Second Day in a Row, Russia Cancels the Launch of a Heavy-Lift Rocket

Second Day in a Row, Russia Cancels the Launch of a Heavy-Lift Rocket

Russia abandoned its second attempt on Wednesday to test-launch a new heavy-lift rocket from its space center in the Far East.

The Angara-A5 rocket launch from the Vostochny spaceport was canceled around two minutes prior to its scheduled launch time of 0900 GMT.According to the report, the rocket’s center block’s oxidizer tank’s pressurization system failed.

Another attempt at launch will be delayed for a minimum of one day, according to the national space agency Roscosmos.

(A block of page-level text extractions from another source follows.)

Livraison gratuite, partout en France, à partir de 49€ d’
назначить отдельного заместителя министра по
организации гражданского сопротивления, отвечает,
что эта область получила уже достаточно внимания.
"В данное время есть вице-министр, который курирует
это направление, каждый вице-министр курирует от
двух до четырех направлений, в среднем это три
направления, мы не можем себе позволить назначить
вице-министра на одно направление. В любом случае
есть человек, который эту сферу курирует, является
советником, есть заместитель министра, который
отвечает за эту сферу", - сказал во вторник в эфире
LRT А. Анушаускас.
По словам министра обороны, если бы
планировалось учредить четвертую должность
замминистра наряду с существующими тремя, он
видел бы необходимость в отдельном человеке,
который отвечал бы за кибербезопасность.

Roscosmos chairman Yuri Borisov stated that the reason the first attempt on Tuesday failed was that the autonomous safety system detected a problem with the oxidizer tank pressurization system.

The Angara-A5, a heavy-lift variant of the new Angara family of rockets that is being developed to replace the Soviet-designed Proton rockets, was scheduled for its fourth launch.

The Plesetsk launchpad in northwest Russia served as the site of the prior three launches.

Following the dissolution of the Soviet Union in 1991, Russia leased Kazakhstan’s Baikonur Cosmodrome and proceeded to utilize it for the majority of its space launches. As long as Kazakhstan and Russia reach a deal, Russia will be able to lease Baikonur for $115 million annually until 2050.

Although Vostochny has been the preferred location for Angara launches, Roscosmos has remained to rely on Baikonur. The new spaceport has not been used much thus far, and its building has taken longer than anticipated.